=== RECORDS PROVIDED ===

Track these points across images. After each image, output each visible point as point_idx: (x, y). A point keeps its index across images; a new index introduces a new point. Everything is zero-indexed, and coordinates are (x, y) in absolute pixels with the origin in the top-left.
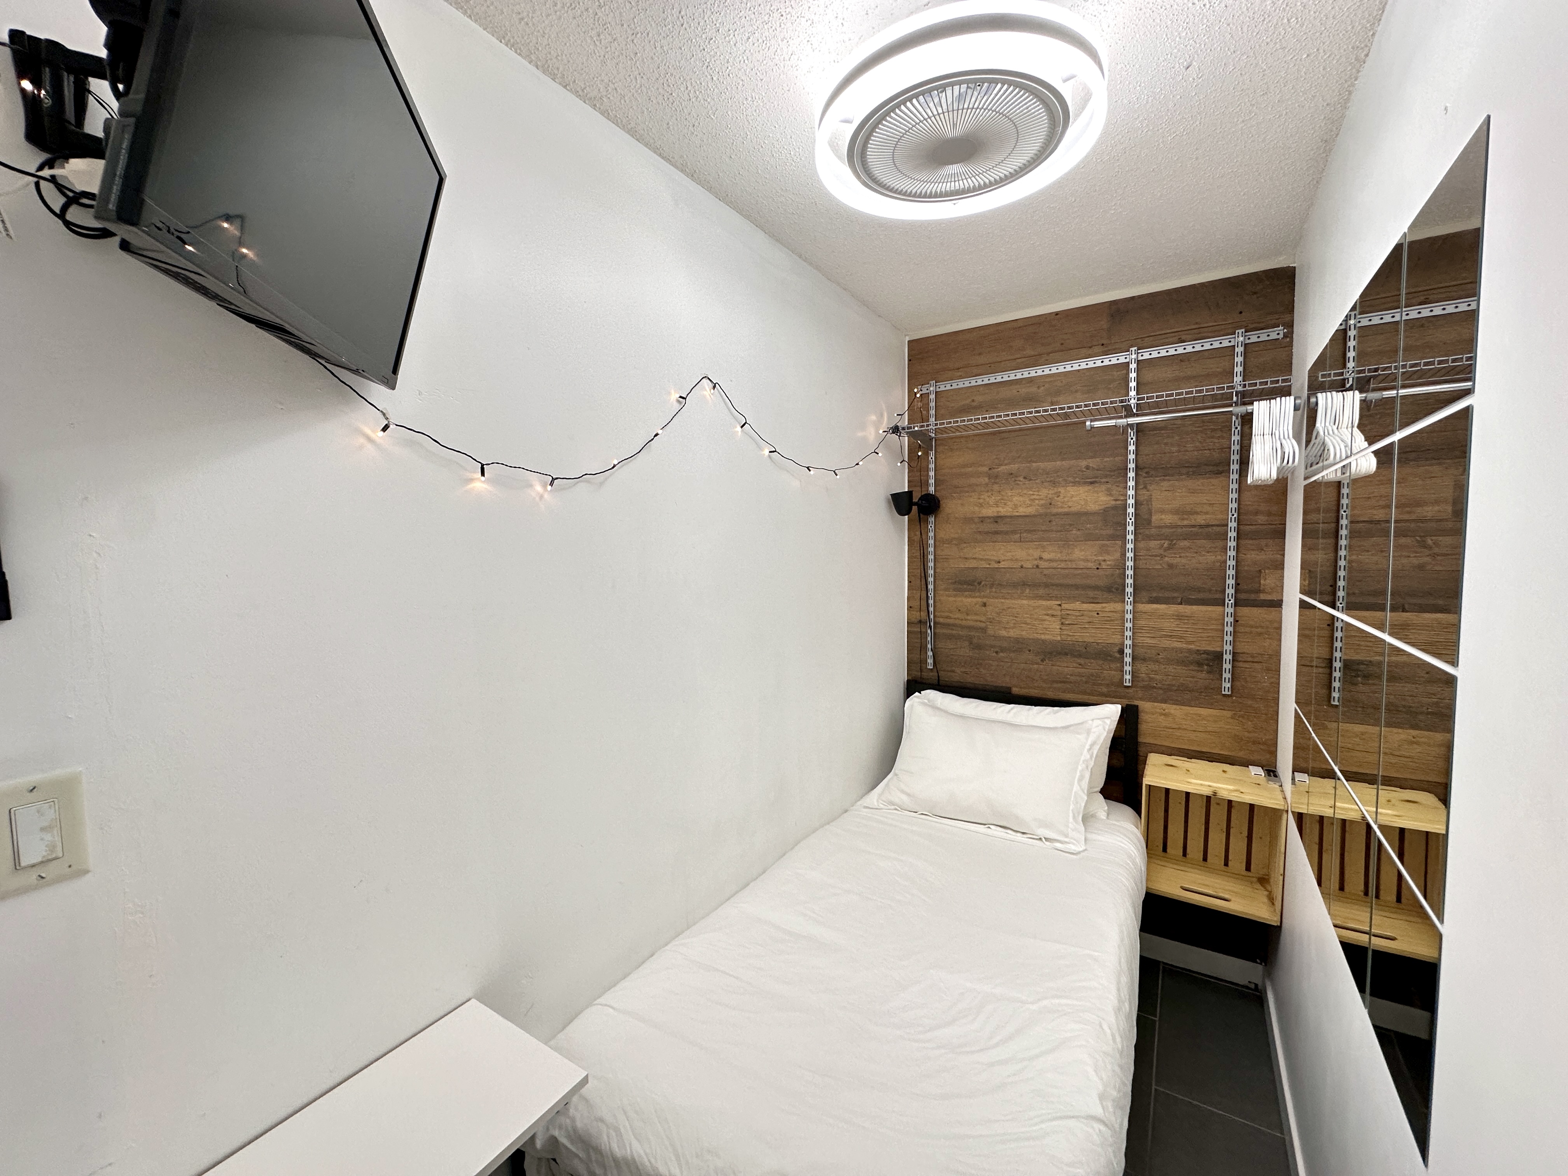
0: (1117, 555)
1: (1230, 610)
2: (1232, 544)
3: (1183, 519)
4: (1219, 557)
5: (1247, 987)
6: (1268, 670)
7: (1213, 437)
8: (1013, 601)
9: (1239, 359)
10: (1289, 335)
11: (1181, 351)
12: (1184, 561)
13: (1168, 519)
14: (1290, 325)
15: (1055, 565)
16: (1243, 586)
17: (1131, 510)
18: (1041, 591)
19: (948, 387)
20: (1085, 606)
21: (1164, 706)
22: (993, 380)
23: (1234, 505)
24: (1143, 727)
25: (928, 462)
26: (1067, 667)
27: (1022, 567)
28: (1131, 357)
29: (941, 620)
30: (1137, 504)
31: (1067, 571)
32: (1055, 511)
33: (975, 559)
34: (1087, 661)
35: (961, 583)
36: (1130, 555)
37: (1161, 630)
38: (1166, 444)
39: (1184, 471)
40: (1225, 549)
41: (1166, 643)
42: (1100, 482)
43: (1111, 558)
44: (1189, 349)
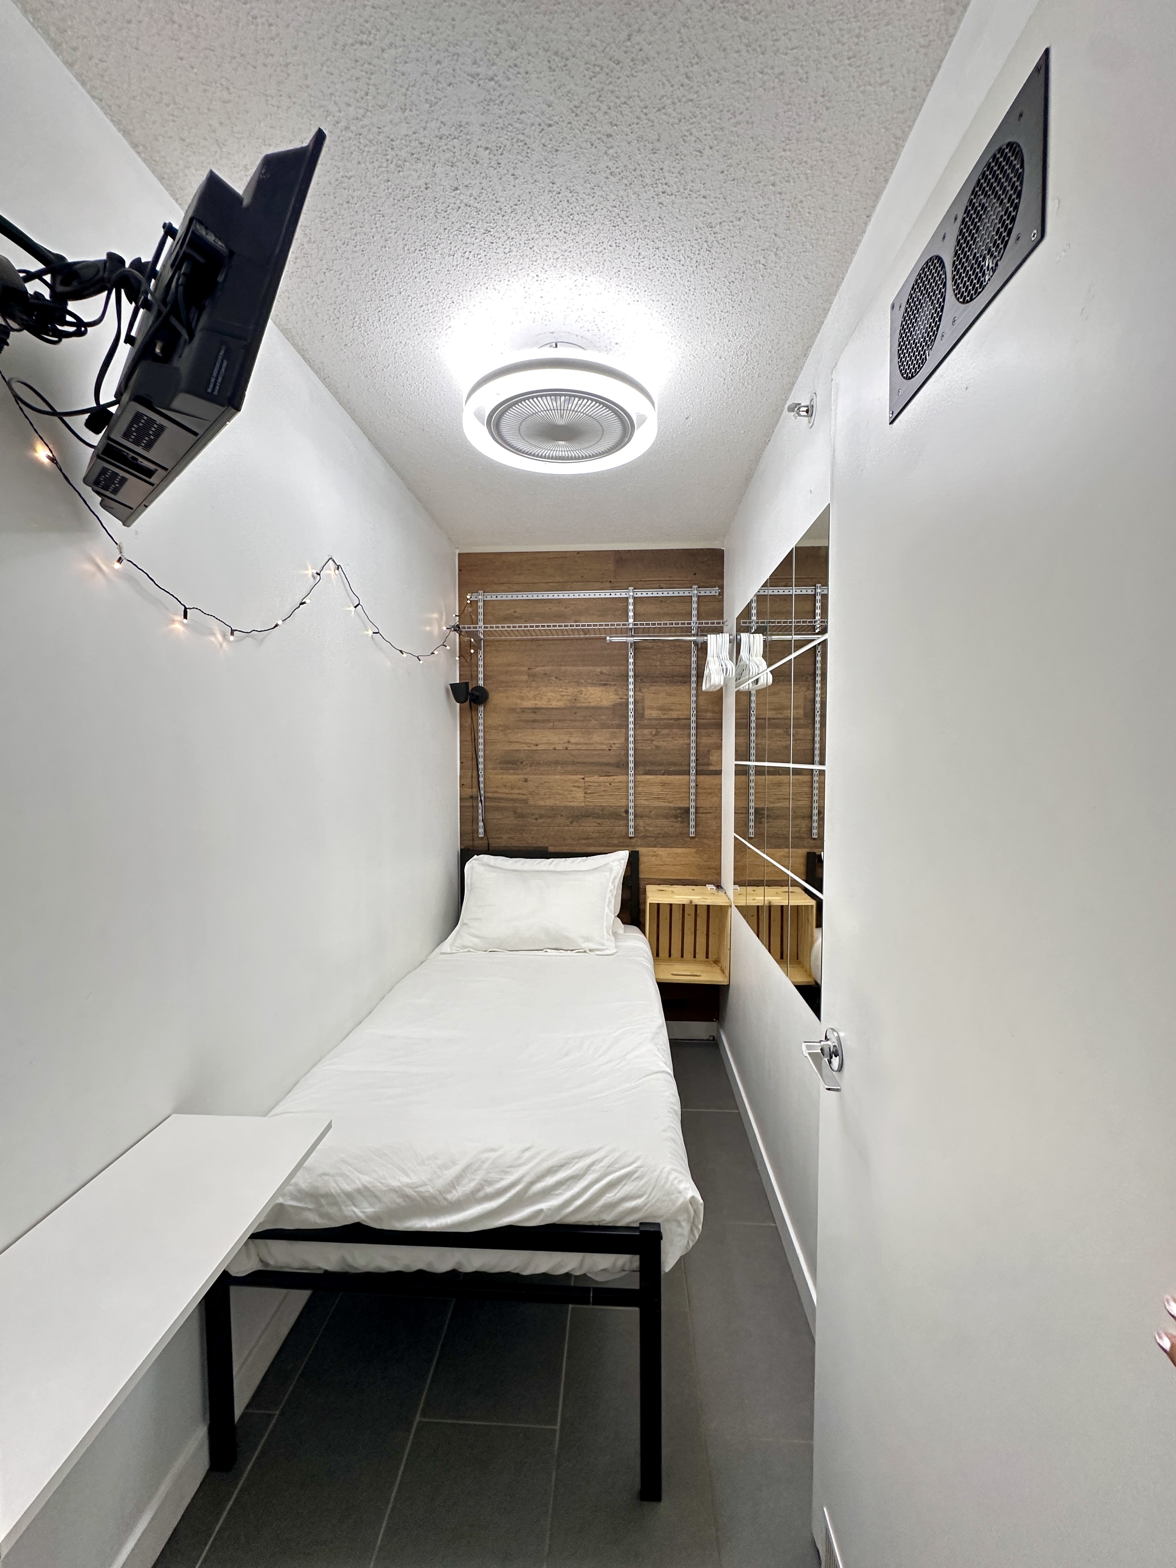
0: (623, 740)
1: (693, 777)
2: (693, 732)
3: (665, 714)
4: (686, 741)
5: (708, 1040)
6: (715, 818)
7: (681, 657)
8: (549, 777)
9: (695, 606)
10: (721, 594)
11: (660, 594)
12: (665, 744)
13: (655, 714)
14: (722, 587)
15: (579, 747)
16: (701, 761)
17: (631, 706)
18: (570, 768)
19: (494, 598)
20: (602, 779)
21: (655, 849)
22: (530, 597)
23: (693, 705)
24: (642, 867)
25: (478, 660)
26: (589, 827)
27: (555, 749)
28: (629, 594)
29: (490, 795)
30: (635, 702)
31: (588, 752)
32: (578, 705)
33: (518, 742)
34: (603, 820)
35: (507, 762)
36: (631, 739)
37: (652, 794)
38: (653, 659)
39: (664, 679)
40: (689, 735)
41: (656, 803)
42: (610, 685)
43: (619, 742)
44: (665, 594)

===

AIM OF THE EXERCISE :: Retype the data from its beginning through the line containing "0: (1117, 555)", both ends included, with the pictures left out.

FINAL ANSWER ::
Track these points across images. After each image, output each visible point as point_idx: (x, y). A point keeps its index across images; a new index introduces a new point. Everything is zero-indexed, and coordinates are (x, y) in absolute pixels with the origin in the top-left.
0: (1117, 555)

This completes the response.